Boursicot reported that it is only when he had the opportunity to leave his dull job that Shi Pei Pu told him the Story of the Butterfly again with an added twist that he, Shi Pei Pu, had been a woman masquerading as a man all his life to prevent her father from taking a second wife and shaming her mother who had two older daughters. Upon Shi's birth, this fiction was created. Boursicot accepted the lie, their affair began, and all that came after ensued.

==Boursicot's and Shi's public comments regarding their affair ==
In his obituary, it was reported that Shi Pei Pu disliked answering questions about the sexual specifics of the affair; in 1988 he was quoted in an interview as having said, "I used to fascinate both men and women.
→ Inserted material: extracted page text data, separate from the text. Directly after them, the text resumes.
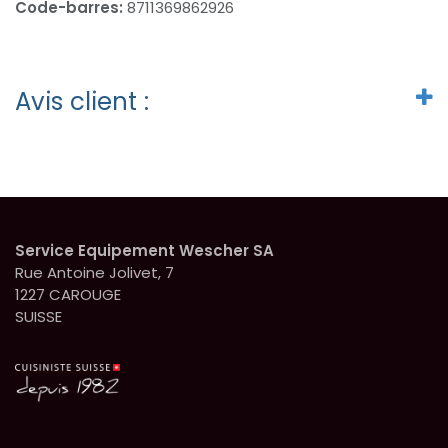
Code-barres:
8711369862926
Avis client :
Service Equipement Wescher SA
Rue Antoine Jolivet, 7
1227 CAROUGE
SUISSE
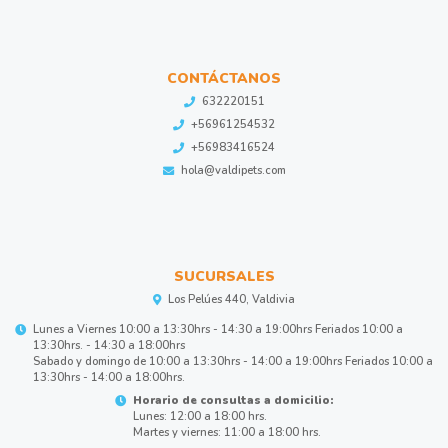
CONTÁCTANOS
632220151
+56961254532
+56983416524
hola@valdipets.com
SUCURSALES
Los Pelúes 440, Valdivia
Lunes a Viernes 10:00 a 13:30hrs - 14:30 a 19:00hrs Feriados 10:00 a
13:30hrs. - 14:30 a 18:00hrs
Sabado y domingo de 10:00 a 13:30hrs - 14:00 a 19:00hrs Feriados 10:00 a
13:30hrs - 14:00 a 18:00hrs.
Horario de consultas a domicilio:
Lunes: 12:00 a 18:00 hrs.
Martes y viernes: 11:00 a 18:00 hrs.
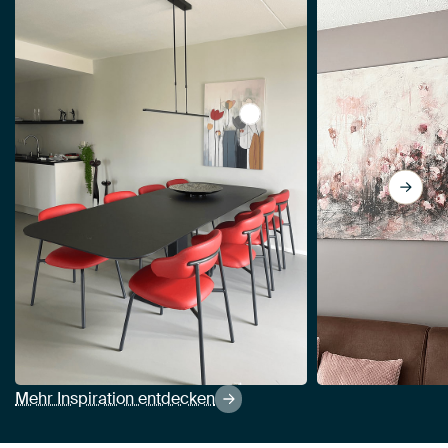
View Abstrakte Blumen von 
Mehr Inspiration entdecken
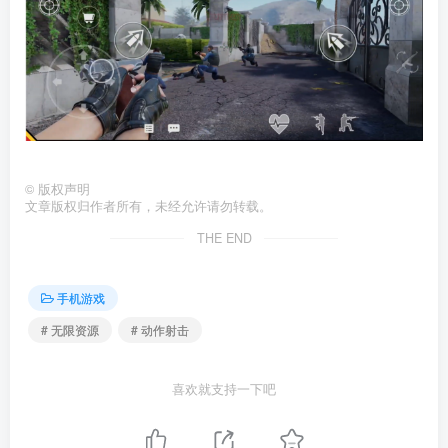
©
版权声明
文章版权归作者所有，未经允许请勿转载。
THE END
手机游戏
# 无限资源
# 动作射击
喜欢就支持一下吧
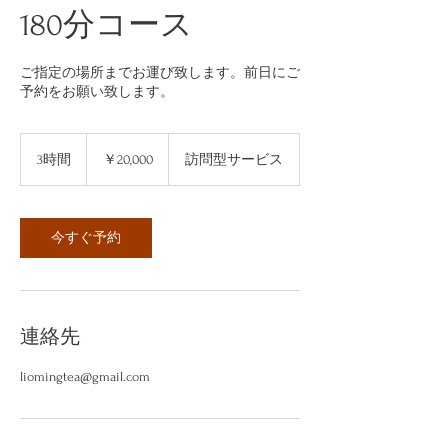
180分コース
ご指定の場所までお運び致します。前日にご
予約をお願い致します。
20,000
円
3時間
3
￥20,000
訪問型サービス
時
間
今すぐ予約
連絡先
liomingtea@gmail.com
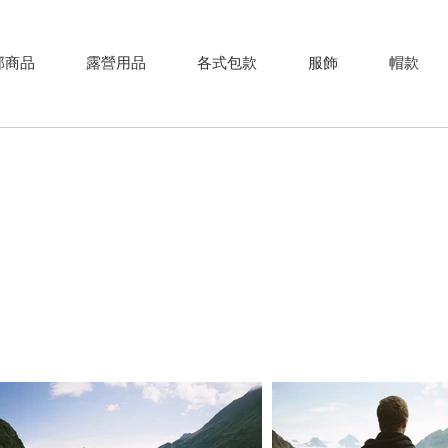
部商品
露營用品
各式包款
服飾
帽款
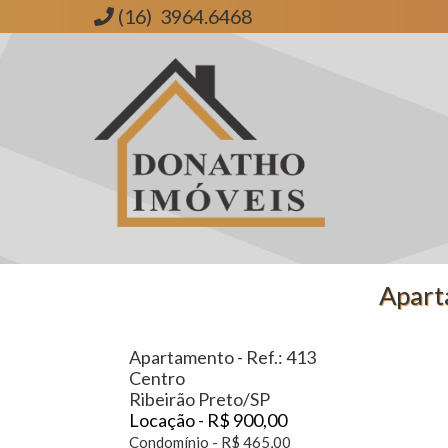
(16) 3964.6468
Donatho Imóveis | Imobiliária em Ribeirão Preto | SP
Aparta
Apartamento - Ref.: 413
Centro
Ribeirão Preto/SP
Locação - R$ 900,00
Condomínio - R$ 465,00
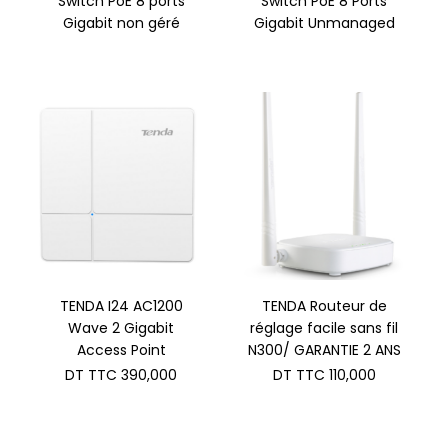
Switch PoE 8 ports
Switch PoE 8 Ports
Gigabit non géré
Gigabit Unmanaged
TENDA I24 AC1200
TENDA Routeur de
Wave 2 Gigabit
réglage facile sans fil
Access Point
N300/ GARANTIE 2 ANS
DT TTC
390,000
DT TTC
110,000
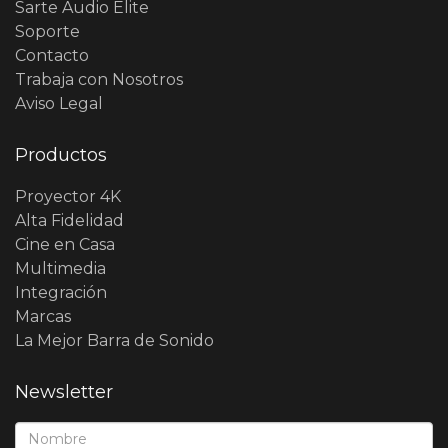
Sarte Audio Élite
Soporte
Contacto
Trabaja con Nosotros
Aviso Legal
Productos
Proyector 4K
Alta Fidelidad
Cine en Casa
Multimedia
Integración
Marcas
La Mejor Barra de Sonido
Newsletter
Nombre*:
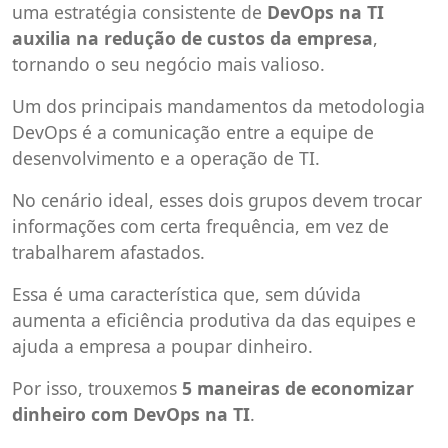
uma estratégia consistente de
DevOps na TI
auxilia na redução de custos da empresa
,
tornando o seu negócio mais valioso.
Um dos principais mandamentos da metodologia
DevOps é a comunicação entre a equipe de
desenvolvimento e a operação de TI.
No cenário ideal, esses dois grupos devem trocar
informações com certa frequência, em vez de
trabalharem afastados.
Essa é uma característica que, sem dúvida
aumenta a eficiência produtiva da das equipes e
ajuda a empresa a poupar dinheiro.
Por isso, trouxemos
5 maneiras de economizar
dinheiro com DevOps na TI
.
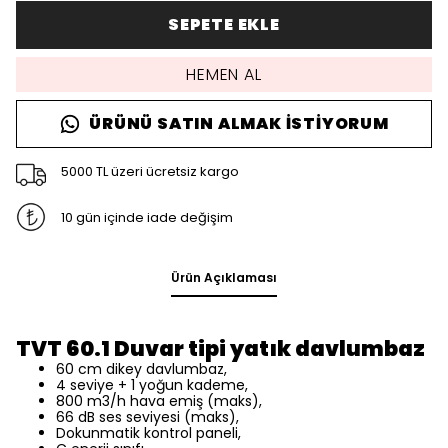
SEPETE EKLE
HEMEN AL
ÜRÜNÜ SATIN ALMAK İSTIYORUM
5000 TL üzeri ücretsiz kargo
10 gün içinde iade değişim
Ürün Açıklaması
TVT 60.1 Duvar tipi yatık davlumbaz
60 cm dikey davlumbaz,
4 seviye + 1 yoğun kademe,
800 m3/h hava emiş (maks),
66 dB ses seviyesi (maks),
Dokunmatik kontrol paneli,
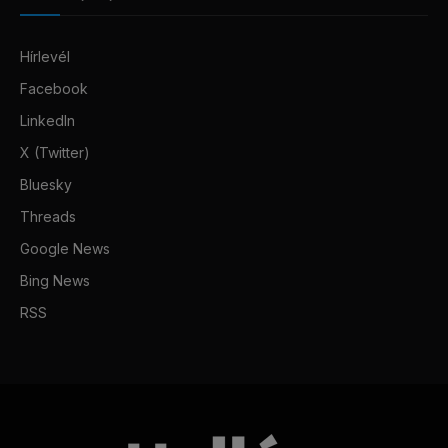
Hírlevél
Facebook
LinkedIn
X (Twitter)
Bluesky
Threads
Google News
Bing News
RSS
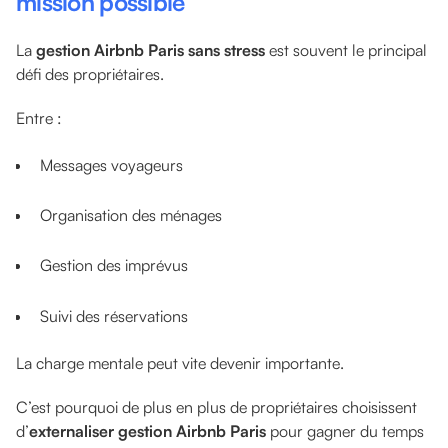
mission possible
La
gestion Airbnb Paris sans stress
est souvent le principal
défi des propriétaires.
Entre :
Messages voyageurs
Organisation des ménages
Gestion des imprévus
Suivi des réservations
La charge mentale peut vite devenir importante.
C’est pourquoi de plus en plus de propriétaires choisissent
d’
externaliser gestion Airbnb Paris
pour gagner du temps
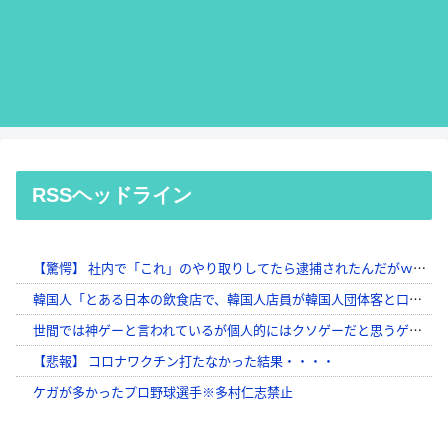
RSSヘッドライン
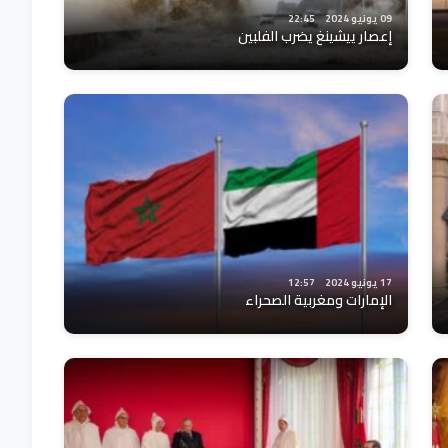
09 يونيو 2024
22:45
إعصار ييشينغ يضرب الفلبين
17 يونيو 2024
12:57
الإمارات ومغربية الصحراء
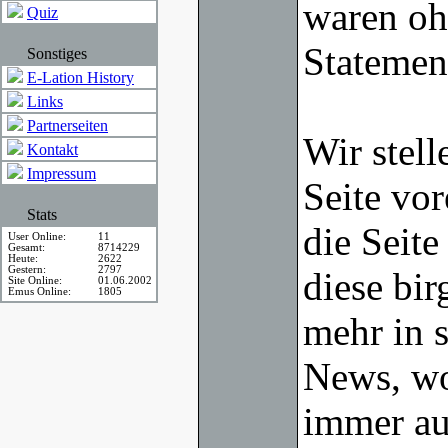
waren ohn
Quiz
Statemen
Sonstiges
E-Lation History
Links
Partnerseiten
Wir stell
Kontakt
Impressum
Seite vor
Stats
die Seite
User Online:
11
Gesamt:
8714229
Heute:
2622
Gestern:
2797
diese bir
Site Online:
01.06.2002
Emus Online:
1805
mehr in s
News, wo
immer au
What I was and what they were didn't matter."

About the affair, Boursicot is quoted as saying, "When I believed it, it was a beautiful story." However, when Boursicot was notified at a French nursing home of Shi's death, Boursicot said, "He did so many things against me that he had no pity for, I think it is stupid to play another game now and say I am sad. The plate is clean now. I am free."

==Legacy of the affair and espionage case==
- The play M. Butterfly by David Henry Hwang is based on this affair. This became the basis of the film of the same name directed by David Cronenberg.
- The contemporary Chinese Music Theatre Mr. Shi and His Lover by Njo Kong Kie and Wong Teng Chi is based on this affair.